2014-02-16T00:00:00Z Arrest warrant issued for Tucson property managerBy Emily Bregel Arizona Daily Star Arizona Daily Star

An embattled Tucson property manager has a warrant out for his arrest after skipping out on two arraignment hearings this month.

After more than a dozen complaints of stolen rent payments — and failing to respond to any state inquiries about those complaints — Gregory Goldshteyn was issued a $10,000 civil penalty and stripped of his real estate license by the Arizona Department of Real Estate in November.

And he was indicted about three weeks ago on various charges related to the complaints, said Sgt. Chris Widmer, spokesman for the Tucson Police Department.

Pima County Superior Court issued the arrest warrant Thursday after Goldshteyn failed to appear for an arraignment on Feb. 5. He also skipped a rescheduled hearing last Wednesday, said Doug Clark, assistant attorney general for the AG’s office in Tucson.

Goldshteyn’s alleged fraud and theft came to a head suddenly in 2012, leaving his property-management clients at a loss as to where their tenants’ money went and how to find Goldshteyn, state Department of Real Estate records show.

After receiving 13 complaints from property owners against Goldshteyn in an eight-month period in 2012, the Arizona Department of Real Estate issued a cease-and-desist order in October 2012 for Goldshteyn and his now-defunct brokerage, G&G Realty LLC.

The department then tried to do an on-site audit of Goldshteyn’s office but could not get any response from Goldshteyn, whose business phone line was disconnected. Auditors found his office at 2900 E. Broadway abandoned, department records show. A total dollar figure for the case was not available from authorities.

The Arizona Daily Star was unable to reach Goldshteyn late last week. One business line for G&G Realty is still out of service and two messages left on another listed number went unreturned. An email sent Friday to Goldshteyn’s email address listed in state documents was returned to its sender.

Many of Goldshteyn’s property-management clients said they didn’t receive rent and deposit payments they were owed from their tenants, in some cases totaling thousands of dollars. Goldshteyn did not return their phone calls and “simply disappeared,” said an Arizona Department of Real Estate account of the complaints.

Mark and Karen Poppe were among them. Mark Poppe said rent payments began turning up late, then payments were finally a full month behind. Around October 2012, Goldshteyn became impossible to reach.

“All of the sudden, it kind of fell apart and he closed up shop,” Poppe said.

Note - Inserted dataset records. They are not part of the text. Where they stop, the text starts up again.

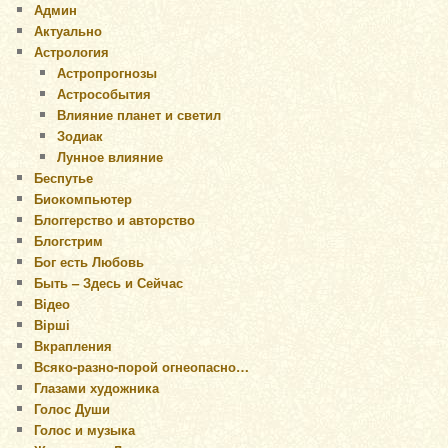
Админ
Актуально
Астрология
Астропрогнозы
Астрособытия
Влияние планет и светил
Зодиак
Лунное влияние
Беспутье
Биокомпьютер
Блоггерство и авторство
Блогстрим
Бог есть Любовь
Быть – Здесь и Сейчас
Відео
Вірші
Вкрапления
Всяко-разно-порой огнеопасно…
Глазами художника
Голос Души
Голос и музыка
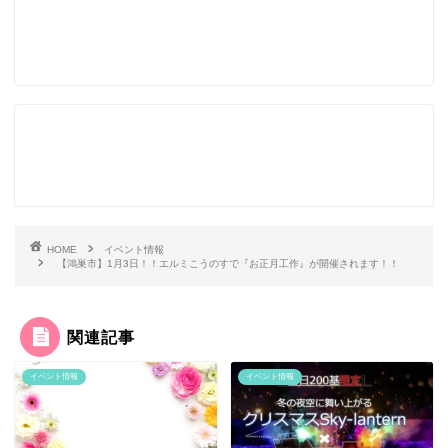
HOME
イベント情報
【鴻巣市】1月3日！！エルミこうのすで『お正月工作』が開催されます！！
関連記事
イベント情報
イベント情報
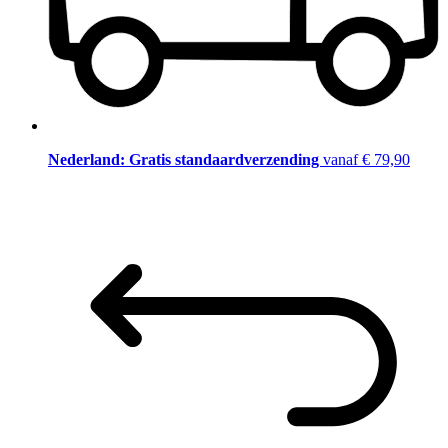
Nederland: Gratis standaardverzending
vanaf € 79,90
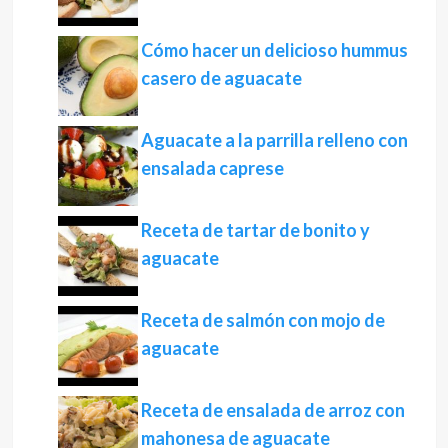
Cómo hacer un delicioso hummus
casero de aguacate
Aguacate a la parrilla relleno con
ensalada caprese
Receta de tartar de bonito y
aguacate
Receta de salmón con mojo de
aguacate
Receta de ensalada de arroz con
mahonesa de aguacate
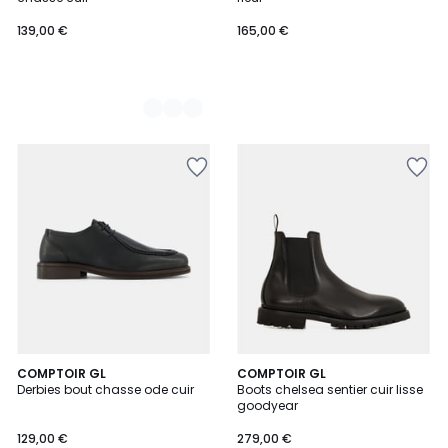
139,00 €
165,00 €
2
COMPTOIR GL
COMPTOIR GL
Derbies bout chasse ode cuir
Boots chelsea sentier cuir lisse
Couleurs
goodyear
129,00 €
279,00 €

Poppe estimates he lost about $7,500 between rent payments, security deposits and two $300 maintenance accounts for Goldshteyn to handle repairs for tenants. Goldshteyn also had not notified the Poppes that one of their tenants had vacated the property.

Poppe says he filed a civil lawsuit against Goldshteyn but was unable to get any response from him. He says the court made a default judgment against Goldshteyn, but Poppe has to prove he attempted to collect money from Goldshteyn in order to get payment from the Department of Real Estate’s recovery fund.

“We’re sort of lost on how to do that,” he said.

Poppe, like other complainants, said he initially signed a property management agreement with Long Realty Tucson Property Management — a franchise of Long Realty that Goldshteyn started in 2008. Poppe says he wasn’t informed that Goldshteyn was no longer affiliated with Long Realty after mid-2011.

After four years as a Long Realty salesman, Goldshteyn launched his property-management franchise in 2008. He was never problematic during the time he was affiliated with Long Realty, said Jim Larkin, vice president for franchise operations for Long Realty.

“He was very much following the rules and all went well,” he said.

But Long Realty decided the franchise wasn’t growing quickly enough and discontinued its relationship with Goldshteyn in 2011, Larkin said.

Goldshteyn should have notified clients of the switch, he said.

“Whether or not he did that in an effective way, we don’t know,” Larkin said.

The Arizona Corporations Commission dissolved G&G Realty in March 2013 because the LLC failed to replace its statutory agent, John Battaile, who resigned in September 2012. Battaile said in a phone interview that he hasn’t seen Goldshteyn since the LLC formed in 2008 and he resigned as statutory agent when he began to hear complaints about Goldshteyn’s business practices.